India in touch with various stakeholders in Afghan peace process1 min read . Updated: 10 Jun 2021, 09:10 PM IST
- Foreign ministry said India’s ties with Afghanistan were historical and New Delhi had been engaging ‘Afghans across ethnicities’
India on Thursday said it was in touch with various stakeholders in Afghan peace process in response to questions whether New Delhi had reached out to the hardline Sunni rebel Taliban group which has been fighting the internationally recognized Ashraf Ghani government.

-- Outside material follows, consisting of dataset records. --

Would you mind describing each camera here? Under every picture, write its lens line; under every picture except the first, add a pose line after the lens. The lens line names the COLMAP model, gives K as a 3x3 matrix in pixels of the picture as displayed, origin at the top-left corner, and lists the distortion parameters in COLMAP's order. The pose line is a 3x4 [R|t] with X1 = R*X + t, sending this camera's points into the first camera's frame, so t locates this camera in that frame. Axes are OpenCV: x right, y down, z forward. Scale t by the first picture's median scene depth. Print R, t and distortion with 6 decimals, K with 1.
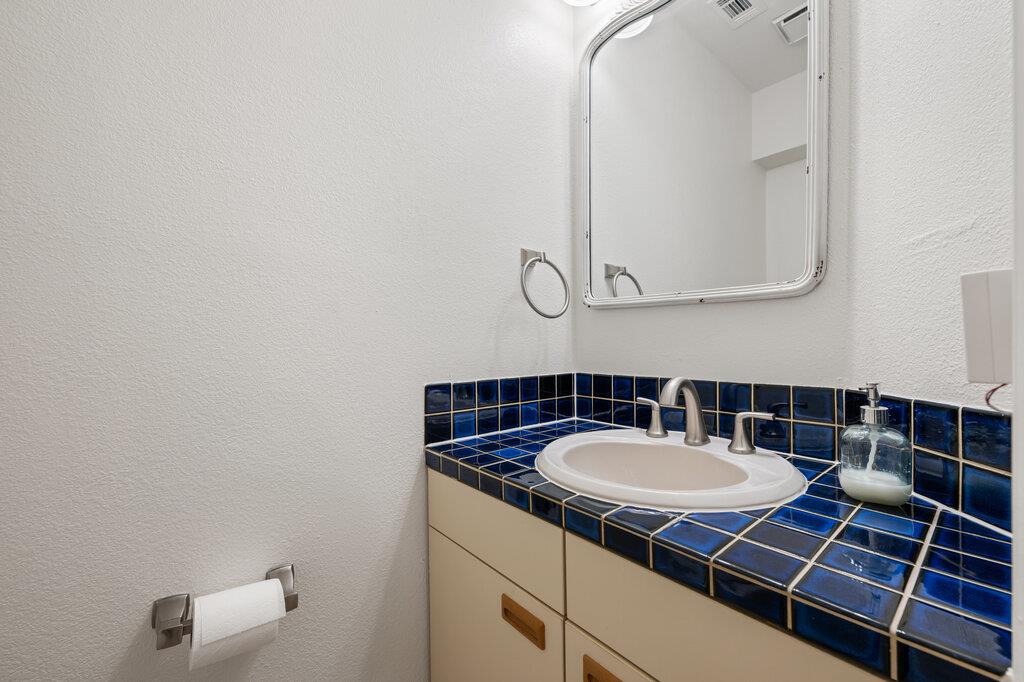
lens RADIAL K [[403.5, 0, 510.9], [0, 403.5, 346.7], [0, 0, 1]] dist [-0.001590, 0.000067]
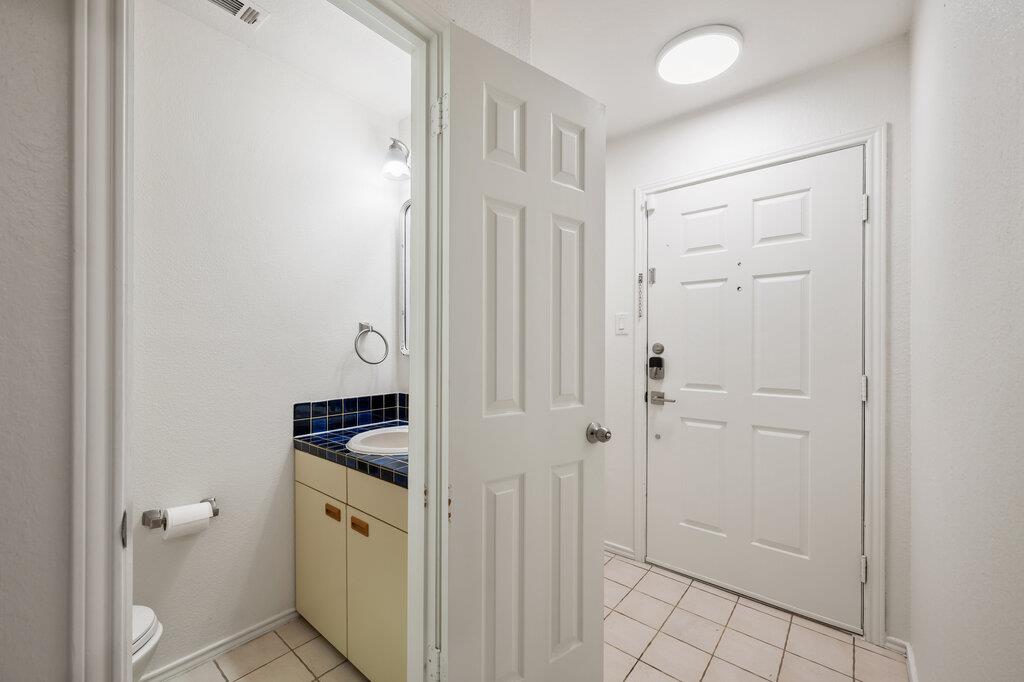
lens RADIAL K [[403.5, 0, 510.4], [0, 403.5, 346.1], [0, 0, 1]] dist [-0.001590, 0.000067]
pose [[0.983804, 0.006100, 0.179142, 0.418859], [-0.003870, 0.999911, -0.012798, -0.146561], [-0.179204, 0.011897, 0.983740, -0.972285]]
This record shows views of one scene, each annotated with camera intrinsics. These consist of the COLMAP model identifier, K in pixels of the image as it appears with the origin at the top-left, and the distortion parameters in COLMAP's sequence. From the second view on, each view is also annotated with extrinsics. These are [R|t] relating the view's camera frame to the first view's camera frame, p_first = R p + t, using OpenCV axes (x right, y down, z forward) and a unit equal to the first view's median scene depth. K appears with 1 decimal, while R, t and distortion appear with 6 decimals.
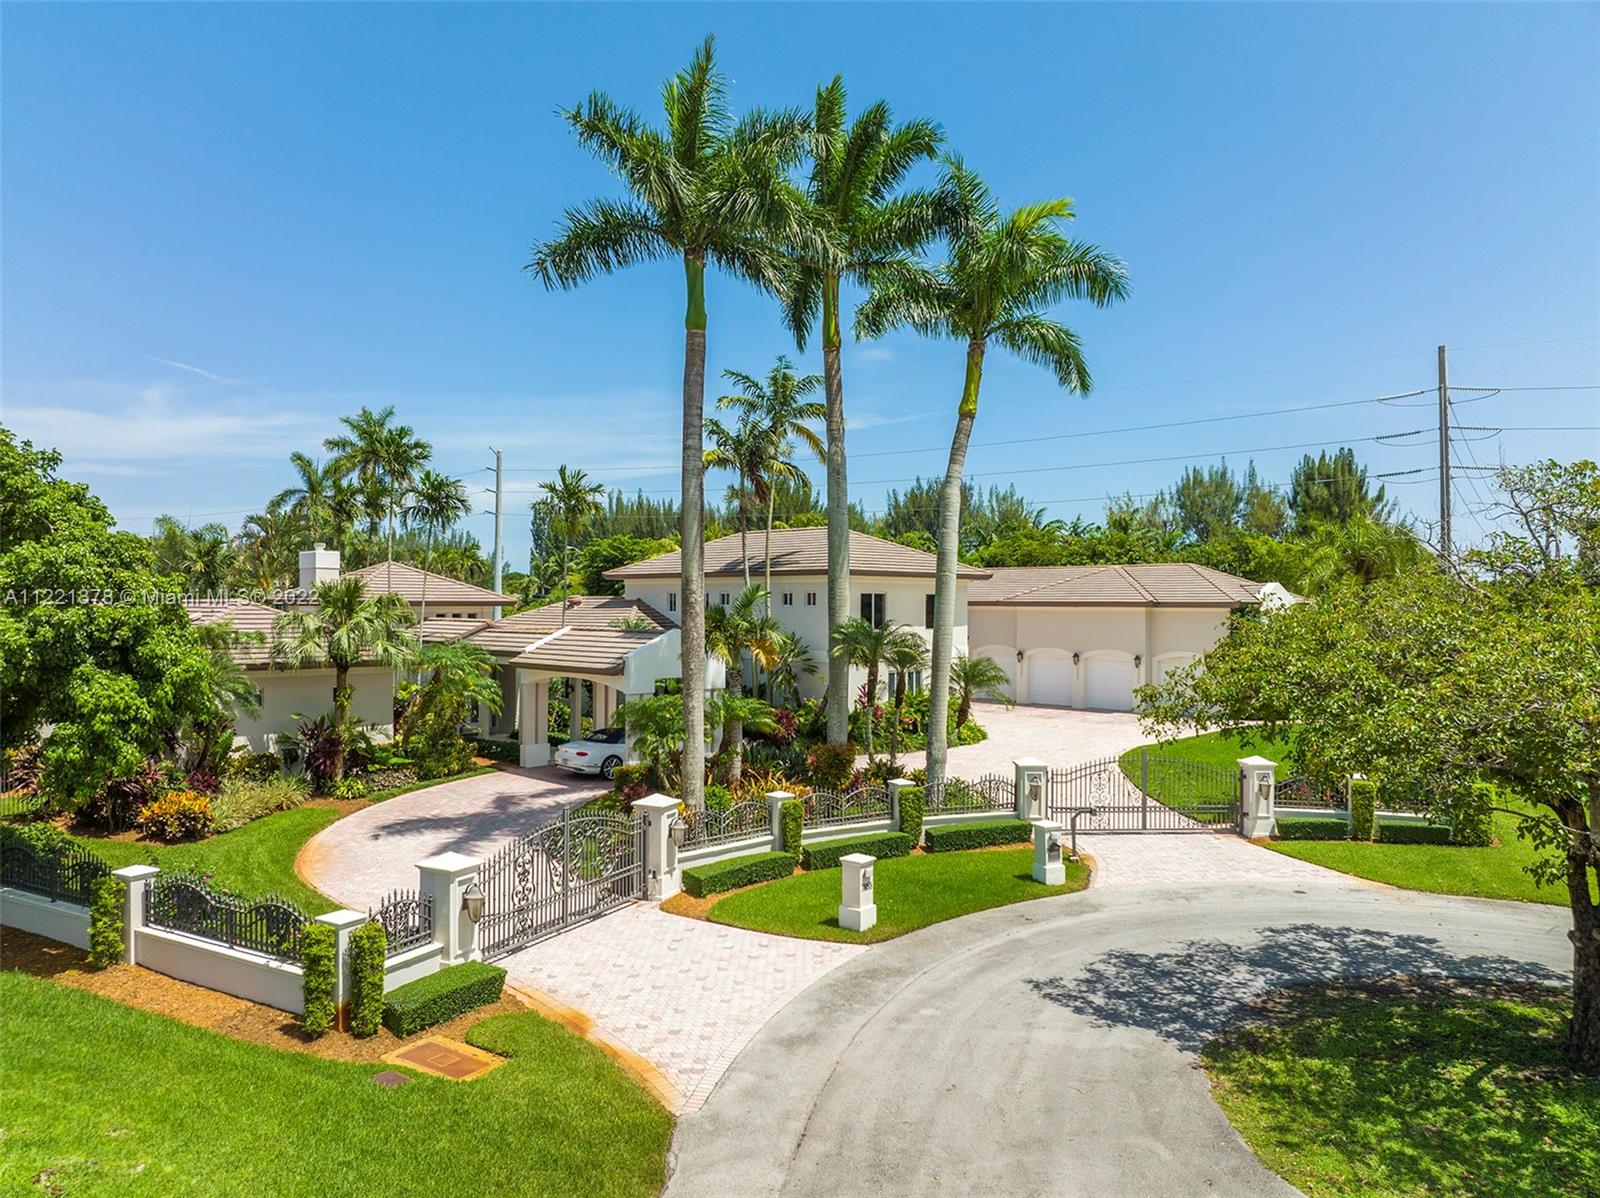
lens RADIAL K [[1044.1, 0, 780.2], [0, 1044.1, 639.6], [0, 0, 1]] dist [-0.012353, -0.005983]
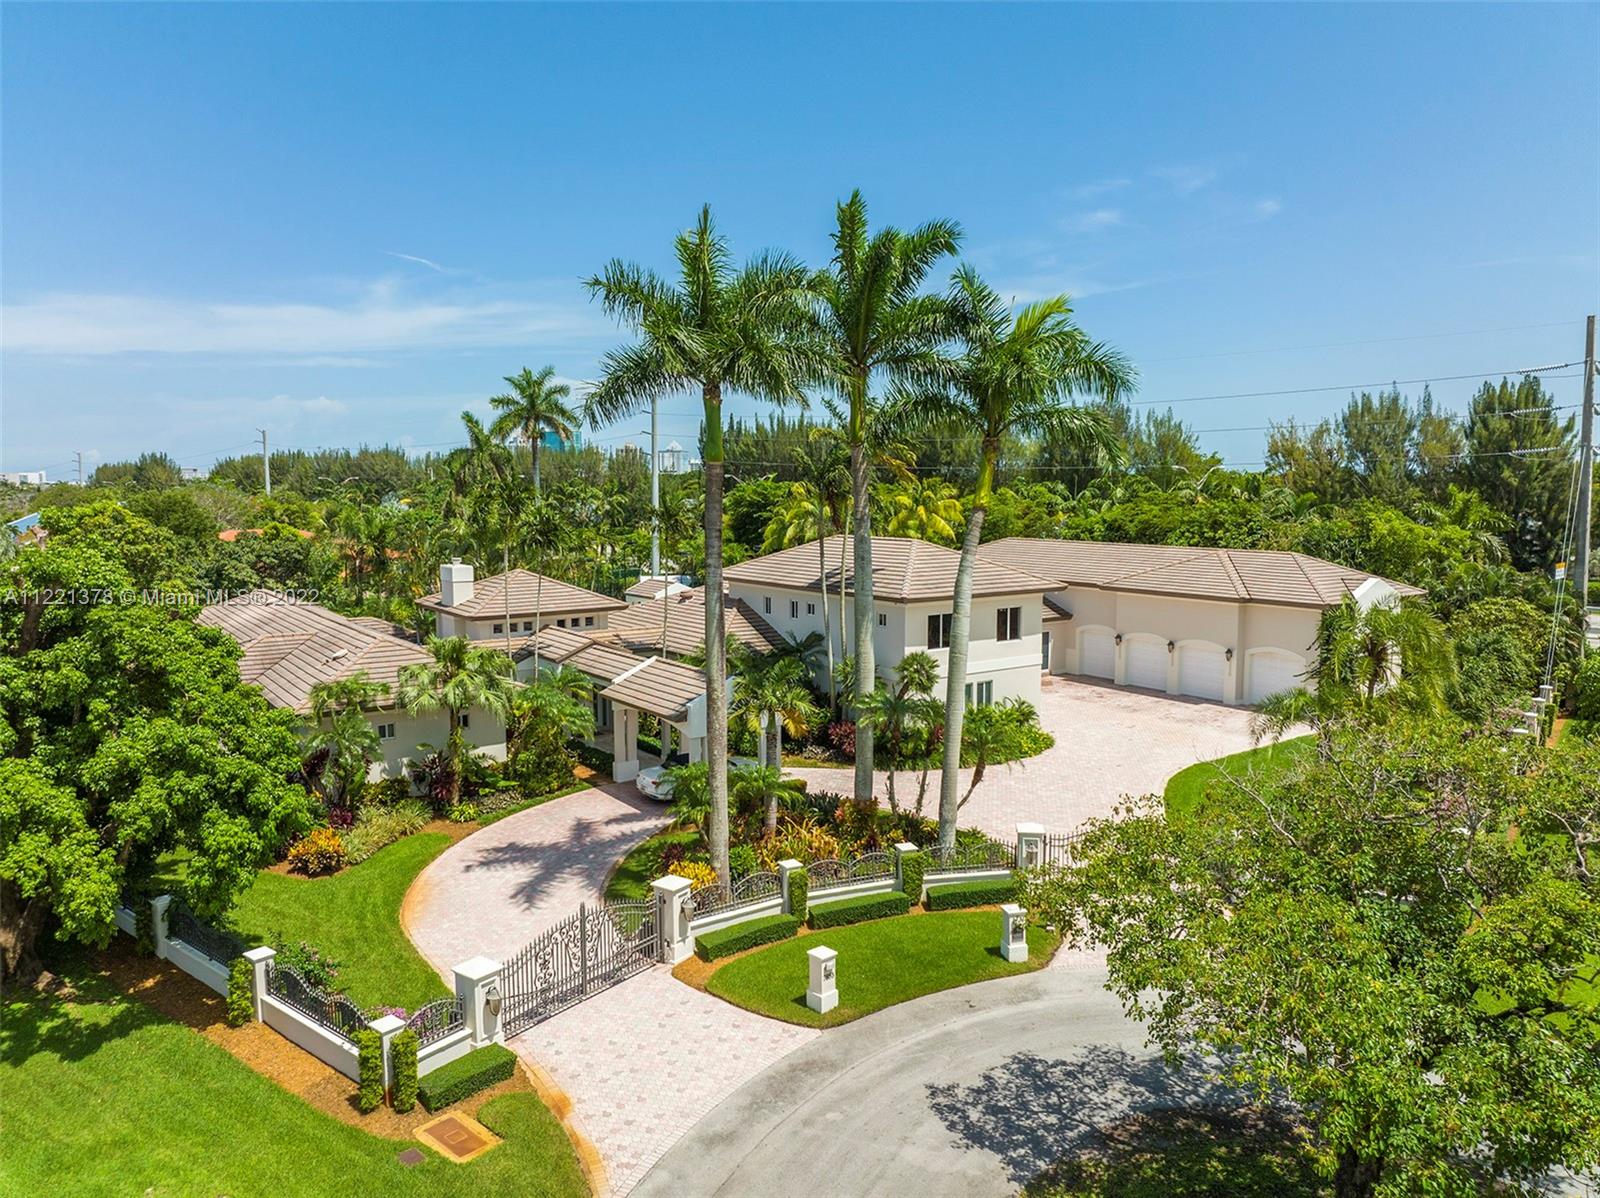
lens RADIAL K [[1033.8, 0, 802.3], [0, 1033.8, 638.7], [0, 0, 1]] dist [-0.023422, -0.000055]
pose [[0.988842, 0.014141, -0.148292, 0.196225], [0.001069, 0.994785, 0.101990, -0.237573], [0.148961, -0.101011, 0.983670, -0.115462]]
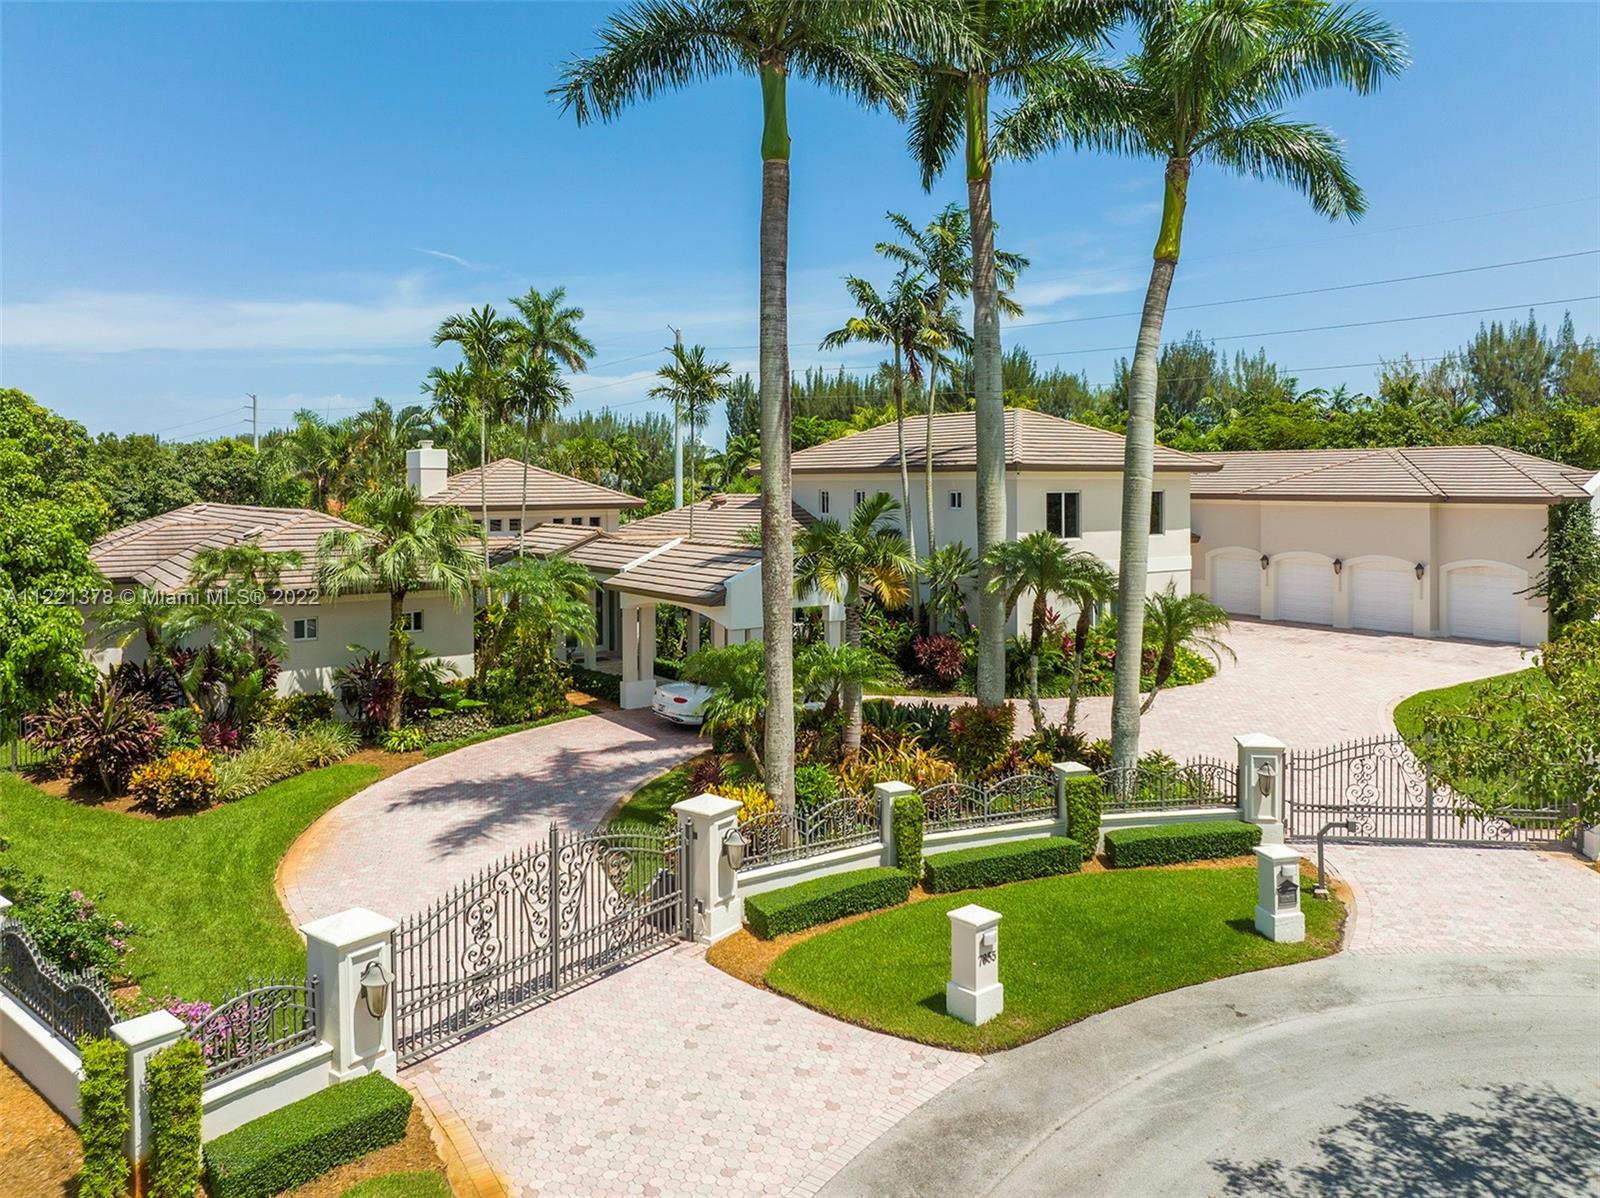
lens RADIAL K [[1116.8, 0, 807.6], [0, 1116.8, 531.0], [0, 0, 1]] dist [-0.027881, 0.007635]
pose [[0.984874, -0.002498, -0.173253, 0.082577], [0.003581, 0.999976, 0.005936, -0.038156], [0.173234, -0.006466, 0.984859, 0.241721]]
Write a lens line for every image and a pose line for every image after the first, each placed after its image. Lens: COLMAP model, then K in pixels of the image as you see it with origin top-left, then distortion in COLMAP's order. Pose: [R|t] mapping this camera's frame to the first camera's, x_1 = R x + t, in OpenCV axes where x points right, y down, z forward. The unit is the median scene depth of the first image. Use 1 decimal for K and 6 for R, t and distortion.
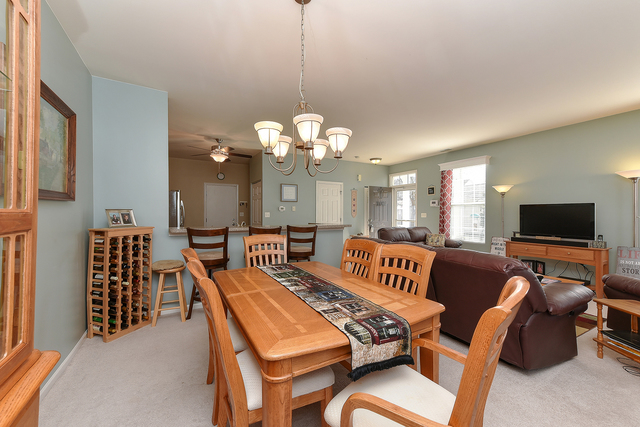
lens RADIAL K [[253.7, 0, 322.5], [0, 253.7, 211.5], [0, 0, 1]] dist [0.001354, 0.000176]
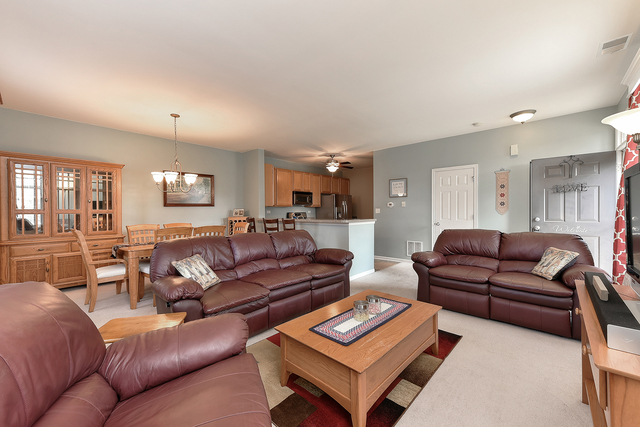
lens RADIAL K [[253.7, 0, 319.3], [0, 253.7, 212.0], [0, 0, 1]] dist [0.001354, 0.000176]
pose [[0.290895, -0.000329, -0.956755, 0.697506], [0.016714, 0.999849, 0.004738, 0.008525], [0.956609, -0.017369, 0.290857, 0.423787]]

When asked about news reports that New Delhi had established contact with the Taliban, Indian foreign ministry spokesman Arindam Bagchi said that India’s ties with Afghanistan were historical and New Delhi had been engaging “Afghans across ethnicities." The Taliban belong to the dominant Pashtun group which accounts for about 50% of the country’s population. The reference to “Afghans across ethnicities" could refer to India being in touch with Uzbek, Tajik and Hazara origin leaders within Afghanistan like Rashid Dostum and others. Some of these leaders have visited India in the past.
“As a friendly neighbour, we are concerned about peace and security in Afghanistan and the region. We support all peace initiatives and have been engaged with several stakeholders including regional countries," Bagchi said without stating clearly whether the stakeholders New Delhi had with included the Taliban.
“As you are aware, EAM (External Affairs Minister S Jaishankar) participated in the inaugural ceremony of the intra Afghan talks held in Doha last year," Bagchi said referring to Jaishankar virtually participating in the meet that heralded the start of peace talks between the Afghan government and the Taliban last year.
“A senior official delegation attended the talks in Doha. In the recent past, we have had visits by multiple Afghan leaders to India and we have also had official visits to Kabul. We are in touch with various stakeholders, as I said, in pursuance of our long term commitment towards development and reconstruction of Afghanistan," Bagchi said.
Some analysts say the use of the word “stake holders" gives it an air of ambiguity which could include the Taliban. Other analysts however say that given that Pakistan is the main backer of the Taliban and that Islamabad has tried to ensure that a Taliban takeover in Kabul to keep Indian influence to a minimum, it is unlikely that New Delhi would have had contacts with Taliban leaders who matter in Afghanistan. Still, given that the group will be part of a future power structure in Kabul, New Delhi may be looking to reach out to the group.